Er is nauw contact met verschillende partijen over de droogtesituatie om in beeld te hebben wat er nodig is voor de korte termijn. Uit de situatie van 2016 met extreme wateroverlast in Zuidoost-Nederland en van dit jaar met droogte blijkt dat het van groot belang is om te werken aan het vergroten van het vermogen om de bedrijfsvoering aan te passen aan klimaatverandering. Voor alle gewassen geldt dat de bodem een cruciale factor is. Dat is nu ook zichtbaar in het veld waar de verschillen in ontwikkeling van gewassen mede verklaard kunnen worden uit de bodemgesteldheid.
In mijn brief van23 mei 2018 (Kamerstuk 30 015, nr. 54) geef ik mijn visie hierover en mijn streefbeeld van een duurzaam bodembeheer in 2030, waarbij ik met partijen in gesprek wil gaan over een te ontwikkelen bodemprogramma. Zoals daarin aangegeven, geef ik dit jaar een impuls aan verdere kennisontwikkeling en -verspreiding van bodemkennis, in aanvulling op lopende PPS-programma’s van de topsectoren.

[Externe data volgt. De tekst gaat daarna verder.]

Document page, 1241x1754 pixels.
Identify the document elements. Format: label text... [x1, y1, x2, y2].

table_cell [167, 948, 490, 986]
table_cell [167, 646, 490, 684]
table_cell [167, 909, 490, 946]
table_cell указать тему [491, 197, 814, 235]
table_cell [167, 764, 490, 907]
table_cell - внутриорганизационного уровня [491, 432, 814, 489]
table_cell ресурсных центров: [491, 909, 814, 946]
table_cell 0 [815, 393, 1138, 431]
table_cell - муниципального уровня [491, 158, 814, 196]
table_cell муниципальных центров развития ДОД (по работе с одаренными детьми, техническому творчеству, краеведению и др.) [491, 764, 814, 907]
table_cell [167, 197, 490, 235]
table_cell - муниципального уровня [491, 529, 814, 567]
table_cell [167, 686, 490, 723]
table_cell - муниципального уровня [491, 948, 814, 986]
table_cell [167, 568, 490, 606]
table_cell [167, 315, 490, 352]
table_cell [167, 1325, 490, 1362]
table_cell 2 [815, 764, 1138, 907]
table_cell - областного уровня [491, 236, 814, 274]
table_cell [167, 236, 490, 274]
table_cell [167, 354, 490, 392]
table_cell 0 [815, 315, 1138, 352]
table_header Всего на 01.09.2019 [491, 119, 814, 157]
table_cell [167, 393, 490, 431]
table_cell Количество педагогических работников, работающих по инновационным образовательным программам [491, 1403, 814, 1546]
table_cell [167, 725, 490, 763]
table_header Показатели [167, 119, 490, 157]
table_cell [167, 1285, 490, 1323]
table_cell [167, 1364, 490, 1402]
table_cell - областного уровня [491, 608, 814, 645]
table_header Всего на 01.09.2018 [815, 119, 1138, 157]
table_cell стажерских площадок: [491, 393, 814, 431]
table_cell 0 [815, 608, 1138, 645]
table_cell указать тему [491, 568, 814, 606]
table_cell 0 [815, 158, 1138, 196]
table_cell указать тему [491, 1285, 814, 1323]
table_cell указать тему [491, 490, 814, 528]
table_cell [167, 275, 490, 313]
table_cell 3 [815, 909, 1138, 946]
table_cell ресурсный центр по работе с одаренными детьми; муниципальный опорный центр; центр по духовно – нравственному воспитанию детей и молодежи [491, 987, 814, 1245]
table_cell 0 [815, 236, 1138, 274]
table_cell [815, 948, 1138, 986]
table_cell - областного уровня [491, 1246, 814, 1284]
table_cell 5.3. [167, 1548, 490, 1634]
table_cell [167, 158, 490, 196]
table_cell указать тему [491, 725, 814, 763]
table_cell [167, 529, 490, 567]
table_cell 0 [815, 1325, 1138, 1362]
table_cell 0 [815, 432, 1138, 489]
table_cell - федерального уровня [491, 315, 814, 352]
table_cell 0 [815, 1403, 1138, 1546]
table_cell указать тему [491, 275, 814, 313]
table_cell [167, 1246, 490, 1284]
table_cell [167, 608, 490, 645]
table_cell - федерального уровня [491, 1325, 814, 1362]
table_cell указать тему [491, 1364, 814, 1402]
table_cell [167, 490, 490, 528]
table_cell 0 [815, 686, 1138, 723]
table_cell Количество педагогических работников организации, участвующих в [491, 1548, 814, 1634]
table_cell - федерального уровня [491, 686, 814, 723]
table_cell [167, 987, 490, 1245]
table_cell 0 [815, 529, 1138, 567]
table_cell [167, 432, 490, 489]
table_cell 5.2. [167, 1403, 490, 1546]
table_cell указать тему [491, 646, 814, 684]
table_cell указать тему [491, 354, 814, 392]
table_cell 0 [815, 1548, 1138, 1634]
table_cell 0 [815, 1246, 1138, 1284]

Regionaal waterbeheer (waarbij rekening wordt gehouden met perioden van wateroverlast en droogte) is de verantwoordelijkheid van waterschappen, in samenwerking met andere regionale partijen. Er zijn diverse initiatieven door verschillende partijen genomen om het regionaal waterbeheer te verbeteren, bijvoorbeeld via het Deltaplan Agrarisch Waterbeheer. In 2016 is door de toenmalige Minister van Infrastructuur en Milieu de Nationale Adaptatiestrategie (NAS) uitgebracht. In het uitvoeringsprogramma daarbij is landbouw een van de speerpunten. Daarin is aangekondigd dat, landelijk, in het kader van het Deltaplan Ruimtelijke Adaptatie en het Deltaprogramma Zoetwater, gewerkt wordt aan klimaatadaptatie in het landelijk gebied. Beide programma’s zijn voor de regio’s van groot belang.
Daarnaast is als sluitstuk van risicomanagement op het bedrijf de brede weersverzekering beschikbaar, zoals eerder genoemd.